Deputy Prime Minister of Jamaica
- In office April 1993 – October 2001
- Monarch: Elizabeth II
- Prime Minister: P. J. Patterson
- Preceded by: Vacant
- Succeeded by: Vacant

Member of Parliament for Saint Ann South East
- In office 1969–1983
- In office 1989–2002
- Succeeded by: Aloun Ndombet-Assamba

Minister of Finance and the Public Service
- In office 1989–1990
- Prime Minister: Edward Seaga
- Preceded by: Edward Seaga
- Succeeded by: P.J. Patterson

Personal details
- Born: 12 May 1931 Cave Valley, Saint Ann, Colony of Jamaica
- Died: 9 October 2013 (aged 82) Kingston, Jamaica
- Party: People's National Party

= Seymour Mullings =

Jamaican politician and musician (1931–2013)

Seymour St. Edward "Foggy" Mullings OJ CD (12 May 1931 – 9 October 2013) was a Jamaican politician, who served as Deputy Prime Minister under P. J. Patterson. He was also an accomplished pianist.

==Career==
Seymour Mullings attended Jamaica College in St Andrew. He worked as a jazz pianist from the 1940s to the 1960s, playing with the likes of Don Drummond and Cluett Johnson, and in the late 1940s was a member of the Wilton Gaynair All-Star band. He was also organist at the Anglican Church in Claremont, St. Ann Mullings served as president of the Jamaica Federations of Musicians, and was inducted into the Jazz Hall of Fame in 1997. His nephew is the deejay Tony Rebel.

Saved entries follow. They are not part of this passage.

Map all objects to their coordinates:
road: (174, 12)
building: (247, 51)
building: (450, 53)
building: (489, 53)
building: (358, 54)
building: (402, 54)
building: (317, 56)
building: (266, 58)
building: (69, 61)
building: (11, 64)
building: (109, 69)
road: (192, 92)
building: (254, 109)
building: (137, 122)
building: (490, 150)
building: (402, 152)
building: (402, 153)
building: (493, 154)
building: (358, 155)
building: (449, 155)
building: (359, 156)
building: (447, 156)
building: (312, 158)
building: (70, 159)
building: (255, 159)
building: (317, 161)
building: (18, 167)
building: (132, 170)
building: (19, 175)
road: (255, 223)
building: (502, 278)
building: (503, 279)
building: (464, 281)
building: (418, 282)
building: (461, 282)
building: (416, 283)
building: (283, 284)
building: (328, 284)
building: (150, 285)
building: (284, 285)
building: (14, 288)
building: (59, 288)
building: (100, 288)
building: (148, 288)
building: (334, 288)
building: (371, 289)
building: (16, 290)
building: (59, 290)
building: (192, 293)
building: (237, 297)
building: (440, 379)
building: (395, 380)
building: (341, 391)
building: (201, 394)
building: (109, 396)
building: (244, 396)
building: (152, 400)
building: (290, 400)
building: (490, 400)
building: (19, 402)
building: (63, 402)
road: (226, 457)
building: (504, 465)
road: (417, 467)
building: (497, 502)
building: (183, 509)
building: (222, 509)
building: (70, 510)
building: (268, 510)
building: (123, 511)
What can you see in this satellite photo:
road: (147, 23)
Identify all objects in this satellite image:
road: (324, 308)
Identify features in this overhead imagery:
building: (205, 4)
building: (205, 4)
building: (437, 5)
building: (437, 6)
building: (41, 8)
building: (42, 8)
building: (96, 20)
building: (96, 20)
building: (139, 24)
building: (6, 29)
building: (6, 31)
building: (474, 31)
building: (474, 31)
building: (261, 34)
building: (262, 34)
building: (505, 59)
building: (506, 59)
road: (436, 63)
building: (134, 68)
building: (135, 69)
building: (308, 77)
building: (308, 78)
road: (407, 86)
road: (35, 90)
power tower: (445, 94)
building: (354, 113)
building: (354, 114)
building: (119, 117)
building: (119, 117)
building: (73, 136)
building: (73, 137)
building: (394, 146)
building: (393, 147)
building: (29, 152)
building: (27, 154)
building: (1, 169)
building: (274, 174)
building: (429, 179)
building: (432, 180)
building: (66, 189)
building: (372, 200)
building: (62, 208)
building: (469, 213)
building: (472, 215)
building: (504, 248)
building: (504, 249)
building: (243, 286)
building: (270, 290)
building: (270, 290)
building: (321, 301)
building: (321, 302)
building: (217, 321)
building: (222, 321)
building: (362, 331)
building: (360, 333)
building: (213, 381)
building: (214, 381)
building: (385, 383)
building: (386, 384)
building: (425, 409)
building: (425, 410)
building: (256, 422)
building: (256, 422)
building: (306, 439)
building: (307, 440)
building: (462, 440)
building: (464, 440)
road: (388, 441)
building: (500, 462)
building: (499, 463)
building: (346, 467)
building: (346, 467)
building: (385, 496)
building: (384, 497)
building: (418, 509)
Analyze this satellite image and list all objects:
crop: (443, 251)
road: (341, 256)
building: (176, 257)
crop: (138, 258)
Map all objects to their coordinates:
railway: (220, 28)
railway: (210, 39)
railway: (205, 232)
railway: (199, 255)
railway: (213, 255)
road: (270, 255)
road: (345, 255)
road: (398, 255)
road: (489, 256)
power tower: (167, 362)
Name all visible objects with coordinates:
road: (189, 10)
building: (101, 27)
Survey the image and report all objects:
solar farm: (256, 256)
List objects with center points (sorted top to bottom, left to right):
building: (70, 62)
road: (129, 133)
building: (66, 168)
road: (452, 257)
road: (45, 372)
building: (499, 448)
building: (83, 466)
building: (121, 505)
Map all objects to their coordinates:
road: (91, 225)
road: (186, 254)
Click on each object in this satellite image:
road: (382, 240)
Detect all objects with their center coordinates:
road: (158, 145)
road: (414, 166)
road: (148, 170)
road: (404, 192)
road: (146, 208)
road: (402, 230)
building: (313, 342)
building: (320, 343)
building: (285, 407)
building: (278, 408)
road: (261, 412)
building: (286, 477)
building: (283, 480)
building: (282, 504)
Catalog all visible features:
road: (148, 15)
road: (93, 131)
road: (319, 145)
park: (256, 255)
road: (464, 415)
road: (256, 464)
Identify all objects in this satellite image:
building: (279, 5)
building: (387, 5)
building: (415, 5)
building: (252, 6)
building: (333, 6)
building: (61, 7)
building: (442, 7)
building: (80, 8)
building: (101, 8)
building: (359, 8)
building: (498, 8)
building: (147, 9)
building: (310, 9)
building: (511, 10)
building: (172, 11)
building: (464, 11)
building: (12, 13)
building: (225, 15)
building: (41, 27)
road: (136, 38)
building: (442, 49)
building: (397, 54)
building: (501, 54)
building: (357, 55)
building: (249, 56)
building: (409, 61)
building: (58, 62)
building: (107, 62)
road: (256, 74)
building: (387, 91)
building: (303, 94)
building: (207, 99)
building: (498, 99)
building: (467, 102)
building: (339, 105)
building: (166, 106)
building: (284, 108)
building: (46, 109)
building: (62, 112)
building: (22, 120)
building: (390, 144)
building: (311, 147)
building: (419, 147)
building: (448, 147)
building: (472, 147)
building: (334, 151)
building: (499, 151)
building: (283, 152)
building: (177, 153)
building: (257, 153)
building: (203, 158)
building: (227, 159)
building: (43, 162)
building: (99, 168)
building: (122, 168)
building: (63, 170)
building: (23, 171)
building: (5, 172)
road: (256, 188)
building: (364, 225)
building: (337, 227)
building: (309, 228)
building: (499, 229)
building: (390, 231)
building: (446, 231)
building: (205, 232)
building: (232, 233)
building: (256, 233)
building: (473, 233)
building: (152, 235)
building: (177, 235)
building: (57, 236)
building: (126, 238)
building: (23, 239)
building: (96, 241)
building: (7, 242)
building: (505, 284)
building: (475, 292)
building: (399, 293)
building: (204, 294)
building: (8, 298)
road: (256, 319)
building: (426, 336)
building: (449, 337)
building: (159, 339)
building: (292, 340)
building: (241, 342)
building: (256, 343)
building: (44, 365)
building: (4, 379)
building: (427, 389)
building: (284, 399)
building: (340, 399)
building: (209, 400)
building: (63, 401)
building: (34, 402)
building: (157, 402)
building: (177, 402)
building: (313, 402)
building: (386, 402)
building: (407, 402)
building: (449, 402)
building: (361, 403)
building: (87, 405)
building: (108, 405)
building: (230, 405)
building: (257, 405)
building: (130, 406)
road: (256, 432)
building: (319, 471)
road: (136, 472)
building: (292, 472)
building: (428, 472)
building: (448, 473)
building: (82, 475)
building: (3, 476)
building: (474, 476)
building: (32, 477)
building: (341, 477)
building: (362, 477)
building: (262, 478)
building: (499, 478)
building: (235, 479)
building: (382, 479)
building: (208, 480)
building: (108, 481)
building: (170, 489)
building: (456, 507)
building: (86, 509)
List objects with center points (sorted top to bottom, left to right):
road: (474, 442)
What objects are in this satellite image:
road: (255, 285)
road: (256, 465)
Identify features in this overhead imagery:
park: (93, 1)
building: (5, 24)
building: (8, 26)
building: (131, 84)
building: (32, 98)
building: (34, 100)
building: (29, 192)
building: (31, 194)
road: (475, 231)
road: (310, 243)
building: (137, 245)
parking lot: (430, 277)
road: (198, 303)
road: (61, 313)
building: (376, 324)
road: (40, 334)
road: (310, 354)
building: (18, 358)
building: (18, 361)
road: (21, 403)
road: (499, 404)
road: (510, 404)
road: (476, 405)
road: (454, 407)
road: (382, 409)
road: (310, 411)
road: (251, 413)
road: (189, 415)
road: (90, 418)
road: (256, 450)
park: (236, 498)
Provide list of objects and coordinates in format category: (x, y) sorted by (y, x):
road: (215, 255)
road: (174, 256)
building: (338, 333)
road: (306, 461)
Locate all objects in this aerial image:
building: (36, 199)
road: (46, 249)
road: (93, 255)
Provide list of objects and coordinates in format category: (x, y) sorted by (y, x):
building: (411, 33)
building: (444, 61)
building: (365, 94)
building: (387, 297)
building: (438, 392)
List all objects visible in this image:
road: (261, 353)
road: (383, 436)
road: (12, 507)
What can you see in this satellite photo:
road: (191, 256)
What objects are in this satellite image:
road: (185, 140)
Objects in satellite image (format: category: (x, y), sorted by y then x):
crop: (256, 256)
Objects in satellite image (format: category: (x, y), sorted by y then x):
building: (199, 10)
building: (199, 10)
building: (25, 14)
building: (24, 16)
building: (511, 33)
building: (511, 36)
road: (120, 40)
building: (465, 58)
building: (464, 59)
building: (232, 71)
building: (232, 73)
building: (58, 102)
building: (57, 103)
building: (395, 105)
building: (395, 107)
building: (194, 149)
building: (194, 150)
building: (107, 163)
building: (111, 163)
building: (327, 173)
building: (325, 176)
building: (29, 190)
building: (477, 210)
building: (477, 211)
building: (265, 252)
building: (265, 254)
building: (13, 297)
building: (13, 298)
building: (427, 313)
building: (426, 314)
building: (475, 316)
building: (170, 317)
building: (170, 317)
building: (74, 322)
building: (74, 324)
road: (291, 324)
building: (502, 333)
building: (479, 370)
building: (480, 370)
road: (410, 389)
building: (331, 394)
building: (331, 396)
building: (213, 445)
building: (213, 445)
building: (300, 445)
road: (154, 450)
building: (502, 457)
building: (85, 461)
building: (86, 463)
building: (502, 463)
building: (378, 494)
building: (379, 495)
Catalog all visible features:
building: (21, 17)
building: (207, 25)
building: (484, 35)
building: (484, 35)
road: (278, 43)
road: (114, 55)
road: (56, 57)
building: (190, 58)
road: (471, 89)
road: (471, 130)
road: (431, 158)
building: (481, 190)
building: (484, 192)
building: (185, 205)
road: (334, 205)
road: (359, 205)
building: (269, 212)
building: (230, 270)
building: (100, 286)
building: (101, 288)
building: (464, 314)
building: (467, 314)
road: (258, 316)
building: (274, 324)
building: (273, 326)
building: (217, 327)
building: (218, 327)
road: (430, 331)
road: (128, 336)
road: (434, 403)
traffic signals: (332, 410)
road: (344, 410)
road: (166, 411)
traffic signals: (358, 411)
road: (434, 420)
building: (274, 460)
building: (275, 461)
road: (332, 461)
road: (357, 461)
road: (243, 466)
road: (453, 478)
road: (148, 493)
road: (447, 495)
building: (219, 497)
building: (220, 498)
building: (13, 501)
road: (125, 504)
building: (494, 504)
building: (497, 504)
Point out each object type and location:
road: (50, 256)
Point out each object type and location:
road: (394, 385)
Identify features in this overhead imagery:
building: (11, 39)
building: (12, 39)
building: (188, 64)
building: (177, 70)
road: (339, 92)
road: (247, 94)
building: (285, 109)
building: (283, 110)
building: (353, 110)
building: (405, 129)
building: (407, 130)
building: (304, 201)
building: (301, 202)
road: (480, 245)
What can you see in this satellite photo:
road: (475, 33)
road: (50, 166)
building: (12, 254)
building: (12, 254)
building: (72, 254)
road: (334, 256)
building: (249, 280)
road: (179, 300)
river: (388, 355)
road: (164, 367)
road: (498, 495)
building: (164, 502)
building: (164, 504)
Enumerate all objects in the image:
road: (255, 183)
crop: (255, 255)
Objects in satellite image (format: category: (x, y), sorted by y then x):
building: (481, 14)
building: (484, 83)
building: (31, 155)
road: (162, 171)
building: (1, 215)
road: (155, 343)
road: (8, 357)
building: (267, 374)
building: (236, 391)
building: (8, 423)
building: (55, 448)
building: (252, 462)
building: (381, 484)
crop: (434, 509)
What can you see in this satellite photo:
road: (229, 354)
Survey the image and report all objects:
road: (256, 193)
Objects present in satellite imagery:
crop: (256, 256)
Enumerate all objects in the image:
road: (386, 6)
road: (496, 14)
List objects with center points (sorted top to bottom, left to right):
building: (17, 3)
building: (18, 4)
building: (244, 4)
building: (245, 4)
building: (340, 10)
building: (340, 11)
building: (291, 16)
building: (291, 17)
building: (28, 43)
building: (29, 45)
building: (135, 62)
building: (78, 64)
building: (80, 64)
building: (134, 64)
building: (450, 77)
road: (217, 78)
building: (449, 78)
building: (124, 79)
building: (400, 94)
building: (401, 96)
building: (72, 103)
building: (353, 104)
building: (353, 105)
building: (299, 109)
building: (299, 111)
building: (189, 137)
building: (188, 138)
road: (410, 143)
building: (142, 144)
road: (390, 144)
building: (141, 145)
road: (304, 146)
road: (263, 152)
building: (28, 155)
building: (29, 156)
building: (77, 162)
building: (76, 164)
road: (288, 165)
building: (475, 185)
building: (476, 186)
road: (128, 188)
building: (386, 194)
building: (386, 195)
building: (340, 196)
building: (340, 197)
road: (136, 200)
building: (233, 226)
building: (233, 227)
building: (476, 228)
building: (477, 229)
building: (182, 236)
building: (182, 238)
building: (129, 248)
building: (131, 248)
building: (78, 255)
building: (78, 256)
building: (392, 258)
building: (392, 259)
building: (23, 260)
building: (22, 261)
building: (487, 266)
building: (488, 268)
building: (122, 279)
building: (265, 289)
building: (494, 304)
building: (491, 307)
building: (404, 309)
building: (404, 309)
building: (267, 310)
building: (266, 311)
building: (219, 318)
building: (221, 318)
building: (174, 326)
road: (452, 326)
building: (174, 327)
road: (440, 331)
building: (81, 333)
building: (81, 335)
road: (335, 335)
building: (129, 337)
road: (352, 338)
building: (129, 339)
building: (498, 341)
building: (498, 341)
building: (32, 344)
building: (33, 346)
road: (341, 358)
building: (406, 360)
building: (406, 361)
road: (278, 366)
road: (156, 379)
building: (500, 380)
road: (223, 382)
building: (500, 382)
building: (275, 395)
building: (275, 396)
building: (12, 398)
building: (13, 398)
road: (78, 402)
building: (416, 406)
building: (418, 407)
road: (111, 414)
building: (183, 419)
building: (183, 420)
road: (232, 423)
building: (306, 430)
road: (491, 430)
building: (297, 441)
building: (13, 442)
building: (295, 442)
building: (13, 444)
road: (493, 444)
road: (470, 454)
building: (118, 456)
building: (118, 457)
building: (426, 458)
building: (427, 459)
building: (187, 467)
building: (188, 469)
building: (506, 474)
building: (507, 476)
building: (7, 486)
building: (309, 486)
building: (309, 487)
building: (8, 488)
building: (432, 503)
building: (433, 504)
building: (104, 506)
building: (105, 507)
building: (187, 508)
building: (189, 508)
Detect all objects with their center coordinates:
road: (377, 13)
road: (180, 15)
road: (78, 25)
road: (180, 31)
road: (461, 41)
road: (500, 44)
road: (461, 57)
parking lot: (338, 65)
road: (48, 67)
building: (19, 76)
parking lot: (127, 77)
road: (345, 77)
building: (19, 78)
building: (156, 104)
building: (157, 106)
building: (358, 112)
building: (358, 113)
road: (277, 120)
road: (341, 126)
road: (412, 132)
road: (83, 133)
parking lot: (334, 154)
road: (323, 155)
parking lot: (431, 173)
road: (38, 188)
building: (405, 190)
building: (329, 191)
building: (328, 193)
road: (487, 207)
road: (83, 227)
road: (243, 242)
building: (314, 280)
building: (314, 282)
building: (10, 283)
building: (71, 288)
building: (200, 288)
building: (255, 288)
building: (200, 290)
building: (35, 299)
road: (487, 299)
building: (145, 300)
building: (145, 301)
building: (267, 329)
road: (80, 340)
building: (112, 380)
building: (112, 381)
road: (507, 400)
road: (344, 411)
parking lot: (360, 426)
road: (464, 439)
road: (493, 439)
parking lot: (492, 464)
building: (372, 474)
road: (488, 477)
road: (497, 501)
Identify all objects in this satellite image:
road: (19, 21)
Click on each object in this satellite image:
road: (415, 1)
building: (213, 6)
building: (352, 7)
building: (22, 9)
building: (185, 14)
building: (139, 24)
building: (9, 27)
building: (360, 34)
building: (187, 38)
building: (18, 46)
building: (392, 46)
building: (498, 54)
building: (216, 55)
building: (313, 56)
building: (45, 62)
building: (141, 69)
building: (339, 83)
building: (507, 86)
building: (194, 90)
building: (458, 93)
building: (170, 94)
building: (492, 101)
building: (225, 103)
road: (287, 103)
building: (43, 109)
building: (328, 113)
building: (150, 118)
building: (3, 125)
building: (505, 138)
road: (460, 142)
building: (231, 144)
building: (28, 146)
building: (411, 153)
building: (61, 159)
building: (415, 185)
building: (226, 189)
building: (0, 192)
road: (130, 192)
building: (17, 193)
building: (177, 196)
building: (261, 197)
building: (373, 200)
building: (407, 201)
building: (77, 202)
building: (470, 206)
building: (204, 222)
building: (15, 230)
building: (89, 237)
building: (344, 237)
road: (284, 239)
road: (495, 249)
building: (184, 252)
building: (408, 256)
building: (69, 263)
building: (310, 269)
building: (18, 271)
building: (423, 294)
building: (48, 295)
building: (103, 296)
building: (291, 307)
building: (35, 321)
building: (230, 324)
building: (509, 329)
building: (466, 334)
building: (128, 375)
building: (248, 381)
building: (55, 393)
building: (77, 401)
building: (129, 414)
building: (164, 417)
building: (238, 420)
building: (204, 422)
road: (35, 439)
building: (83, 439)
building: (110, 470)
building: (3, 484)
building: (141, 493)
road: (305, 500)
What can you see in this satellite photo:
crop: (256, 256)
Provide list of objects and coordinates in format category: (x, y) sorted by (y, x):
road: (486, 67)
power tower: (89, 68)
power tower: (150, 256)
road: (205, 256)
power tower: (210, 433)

He entered politics in 1969, winning a by-election for the St Ann South East seat in the House of Representatives. He retained his seat in the elections of 1972, 1976, and 1980, losing it due to the PNP's boycott of the 1983 election, and regaining it in 1989 and defending it successfully it in 1993 and 1997. He served in the cabinet under Michael Manley in the late 1980s, going on to hold the posts of Minister of Finance, Minister of Agriculture and Minister of Foreign Affairs & Foreign Trade, and was appointed as Deputy Prime Minister by P. J. Patterson, a post he held from April 1993 to October 2001. He retired from parliament in 2002, although he still attended parliamentary sittings for several years, and was appointed as ambassador to Washington, D.C., a post he held until 2004.

In 2012, a road in St Ann was named Seymour Mullings Boulevard in his honour.

Seymour Mullings died at Andrews Memorial Hospital in Kingston on 9 October 2013, aged 82, after a long illness. He had suffered from Alzheimer's disease for several years.